◆ **About this exercise**:
From the records below, extract all the text exactly and leave the images behind.
== Material provided ==
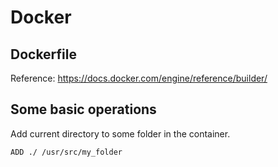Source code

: # Docker

## Dockerfile
Reference: https://docs.docker.com/engine/reference/builder/

## Some basic operations
Add current directory to some folder in the container.

    ADD ./ /usr/src/my_folder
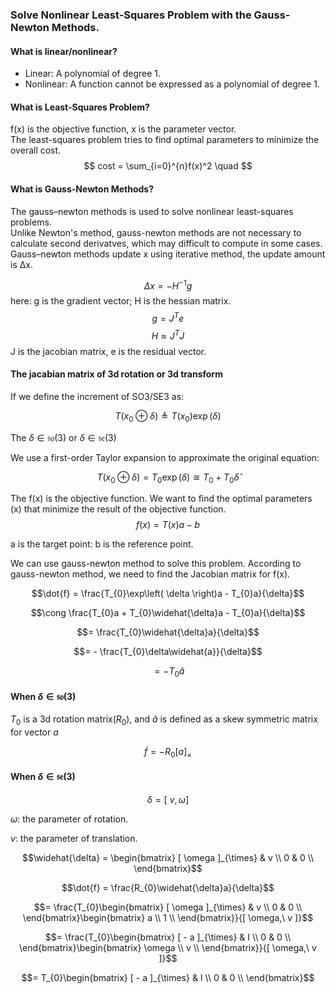 ### Solve Nonlinear Least-Squares Problem with the Gauss-Newton Methods.  
#### What is linear/nonlinear?  
* Linear: A polynomial of degree 1.  
* Nonlinear: A function cannot be expressed as a polynomial of degree 1.

#### What is Least-Squares Problem?  
f(x) is the objective function, x is the parameter vector.  
The least-squares problem tries to find optimal parameters to minimize the overall cost. 
$$ 
cost = \sum_{i=0}^{n}f(x)^2 \quad
$$

#### What is Gauss-Newton Methods?  
The gauss–newton methods is used to solve nonlinear least-squares problems.  
Unlike Newton's method, gauss-newton methods are not necessary to calculate second derivatves, which may difficult to compute in some cases.  
Gauss–newton methods update x using iterative method, the update amount is Δx. 

$$ 
\Delta x = -H^{-1}g
$$
here: g is the gradient vector; H is the hessian matrix.
$$ 
g = J^Te
$$
$$ 
H \approx J^TJ
$$
J is the jacobian matrix, e is the residual vector. 


#### The jacabian matrix of 3d rotation or 3d transform 

If we define the increment of SO3/SE3 as:

$$T(x_{0}\oplus\delta) \triangleq T(x_{0})\exp( \delta )$$

The $\delta \in \mathfrak{so}(3)$ or $\delta \in \mathfrak{se}(3)$

We use a first-order Taylor expansion to approximate the original equation:  

$$T(x_{0}\oplus\delta) = T_{0}\exp( \delta ) \cong T_{0} + T_{0}\widehat{\delta}$$

The f(x) is the objective function. 
We want to find the optimal parameters (x) that minimize the result of the objective function.
$$f(x) = T(x)a - b$$

a is the target point:
b is the reference point.

We can use gauss-newton method to solve this problem.
According to gauss-newton method, we need to find the Jacobian matrix
for f(x).

$$\dot{f} = \frac{T_{0}\exp\left( \delta \right)a - T_{0}a}{\delta}$$

$$\cong \frac{T_{0}a + T_{0}\widehat{\delta}a - T_{0}a}{\delta}$$

$$= \frac{T_{0}\widehat{\delta}a}{\delta}$$

$$= - \frac{T_{0}\delta\widehat{a}}{\delta}$$

$$= - T_{0}\widehat{a} $$

#### When $\delta \in \mathfrak{so}(3)$
$T_0$ is a 3d rotation matrix($R_0$),
and $\widehat{a}$ is defined as a skew symmetric matrix for vector $a$

$$\dot{f} = - R_{0}[ a ]_{\times}$$

####  When $\delta \in \mathfrak{se}(3)$

$$\delta = [\ v, \omega ]$$

$\omega$: the parameter of rotation.

$v$: the parameter of translation.

$$\widehat{\delta} = \begin{bmatrix}
[ \omega ]_{\times} & v \\
0 & 0 \\
\end{bmatrix}$$

$$\dot{f} = \frac{R_{0}\widehat{\delta}a}{\delta}$$

$$= \frac{T_{0}\begin{bmatrix}
[ \omega ]_{\times} & v \\
0 & 0 \\
\end{bmatrix}\begin{bmatrix}
a \\
1 \\
\end{bmatrix}}{[ \omega,\ v ]}$$

$$= \frac{T_{0}\begin{bmatrix}
[ - a ]_{\times} & I \\
0 & 0 \\
\end{bmatrix}\begin{bmatrix}
\omega \\
v \\
\end{bmatrix}}{[ \omega,\ v ]}$$

$$= T_{0}\begin{bmatrix}
[ - a ]_{\times} & I \\
0 & 0 \\
\end{bmatrix}$$

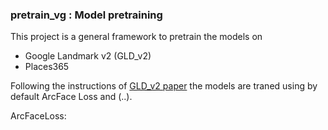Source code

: ### pretrain_vg : Model pretraining

This project is a general framework to pretrain the models on 
- Google Landmark v2 (GLD_v2)
- Places365

Following the instructions of [GLD_v2 paper]() the models are traned 
using by default ArcFace Loss and (..).

ArcFaceLoss:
===
◆ **Written response**:
Source code

: # Docker

## Dockerfile
Reference: https://docs.docker.com/engine/reference/builder/

## Some basic operations
Add current directory to some folder in the container.

    ADD ./ /usr/src/my_folder
 ### Solve Nonlinear Least-Squares Problem with the Gauss-Newton Methods.  
#### What is linear/nonlinear?  
* Linear: A polynomial of degree 1.  
* Nonlinear: A function cannot be expressed as a polynomial of degree 1.

#### What is Least-Squares Problem?  
f(x) is the objective function, x is the parameter vector.  
The least-squares problem tries to find optimal parameters to minimize the overall cost. 
$$ 
cost = \sum_{i=0}^{n}f(x)^2 \quad
$$

#### What is Gauss-Newton Methods?  
The gauss–newton methods is used to solve nonlinear least-squares problems.  
Unlike Newton's method, gauss-newton methods are not necessary to calculate second derivatves, which may difficult to compute in some cases.  
Gauss–newton methods update x using iterative method, the update amount is Δx. 

$$ 
\Delta x = -H^{-1}g
$$
here: g is the gradient vector; H is the hessian matrix.
$$ 
g = J^Te
$$
$$ 
H \approx J^TJ
$$
J is the jacobian matrix, e is the residual vector. 


#### The jacabian matrix of 3d rotation or 3d transform 

If we define the increment of SO3/SE3 as:

$$T(x_{0}\oplus\delta) \triangleq T(x_{0})\exp( \delta )$$

The $\delta \in \mathfrak{so}(3)$ or $\delta \in \mathfrak{se}(3)$

We use a first-order Taylor expansion to approximate the original equation:  

$$T(x_{0}\oplus\delta) = T_{0}\exp( \delta ) \cong T_{0} + T_{0}\widehat{\delta}$$

The f(x) is the objective function. 
We want to find the optimal parameters (x) that minimize the result of the objective function.
$$f(x) = T(x)a - b$$

a is the target point:
b is the reference point.

We can use gauss-newton method to solve this problem.
According to gauss-newton method, we need to find the Jacobian matrix
for f(x).

$$\dot{f} = \frac{T_{0}\exp\left( \delta \right)a - T_{0}a}{\delta}$$

$$\cong \frac{T_{0}a + T_{0}\widehat{\delta}a - T_{0}a}{\delta}$$

$$= \frac{T_{0}\widehat{\delta}a}{\delta}$$

$$= - \frac{T_{0}\delta\widehat{a}}{\delta}$$

$$= - T_{0}\widehat{a} $$

#### When $\delta \in \mathfrak{so}(3)$
$T_0$ is a 3d rotation matrix($R_0$),
and $\widehat{a}$ is defined as a skew symmetric matrix for vector $a$

$$\dot{f} = - R_{0}[ a ]_{\times}$$

####  When $\delta \in \mathfrak{se}(3)$

$$\delta = [\ v, \omega ]$$

$\omega$: the parameter of rotation.

$v$: the parameter of translation.

$$\widehat{\delta} = \begin{bmatrix}
[ \omega ]_{\times} & v \\
0 & 0 \\
\end{bmatrix}$$

$$\dot{f} = \frac{R_{0}\widehat{\delta}a}{\delta}$$

$$= \frac{T_{0}\begin{bmatrix}
[ \omega ]_{\times} & v \\
0 & 0 \\
\end{bmatrix}\begin{bmatrix}
a \\
1 \\
\end{bmatrix}}{[ \omega,\ v ]}$$

$$= \frac{T_{0}\begin{bmatrix}
[ - a ]_{\times} & I \\
0 & 0 \\
\end{bmatrix}\begin{bmatrix}
\omega \\
v \\
\end{bmatrix}}{[ \omega,\ v ]}$$

$$= T_{0}\begin{bmatrix}
[ - a ]_{\times} & I \\
0 & 0 \\
\end{bmatrix}$$

Source code

: ### pretrain_vg : Model pretraining

This project is a general framework to pretrain the models on 
- Google Landmark v2 (GLD_v2)
- Places365

Following the instructions of [GLD_v2 paper]() the models are traned 
using by default ArcFace Loss and (..).

ArcFaceLoss:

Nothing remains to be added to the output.